▶ _WORK ORDER_: Nothing but the line containing "[766,293,809,309] later ->" and the lines after it in the entries below should appear, each repeated exactly.

▶ _SOURCE MATERIAL_:
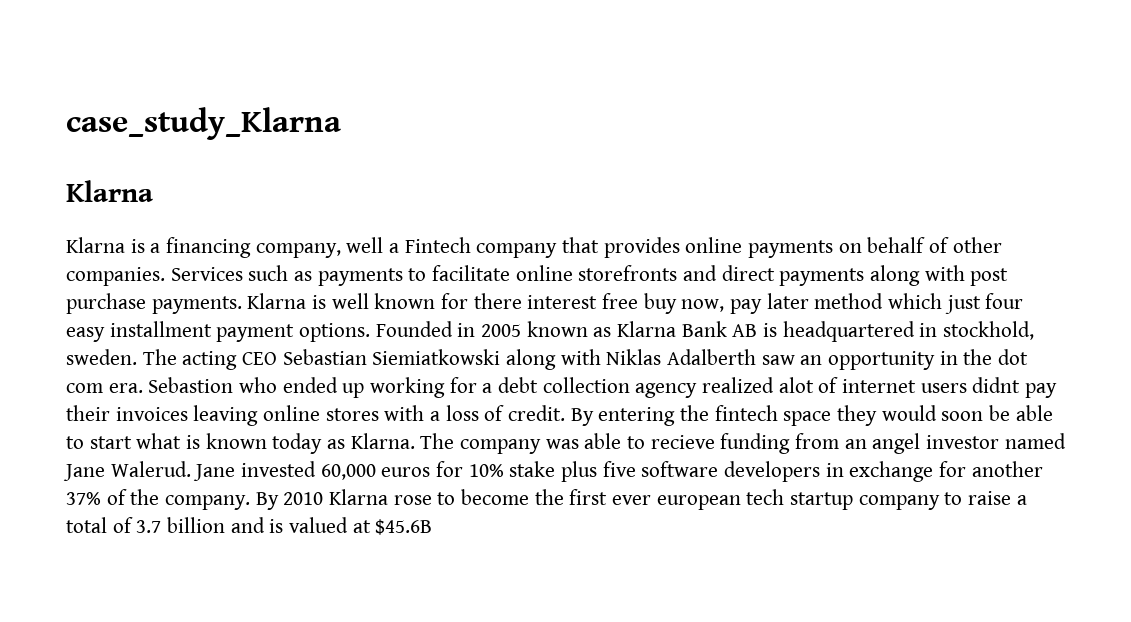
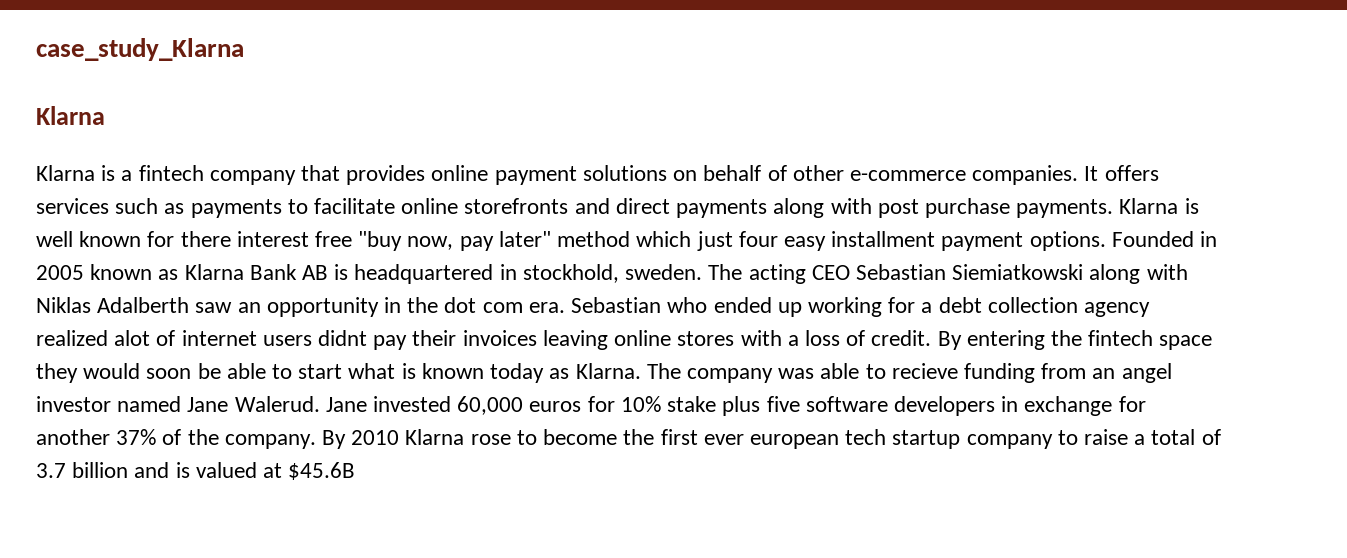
[166,237,471,258] financing company, well a Fintech -> [138,165,204,181] fintech
[748,240,834,258] payments -> [494,165,667,185] payment solutions
[66,267,243,286] companies. Services -> [849,165,1159,185] [36,198,109,214] e-commerce companies. It offers services
[643,293,677,314] buy -> [358,231,403,251] "buy
[766,293,809,309] later -> [498,231,551,247] later"
[148,377,234,393] Sebastion -> [571,297,662,313] Sebastian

▶ _OUTPUT FOR THIS EXERCISE_:
[766,293,809,309] later -> [498,231,551,247] later"
[148,377,234,393] Sebastion -> [571,297,662,313] Sebastian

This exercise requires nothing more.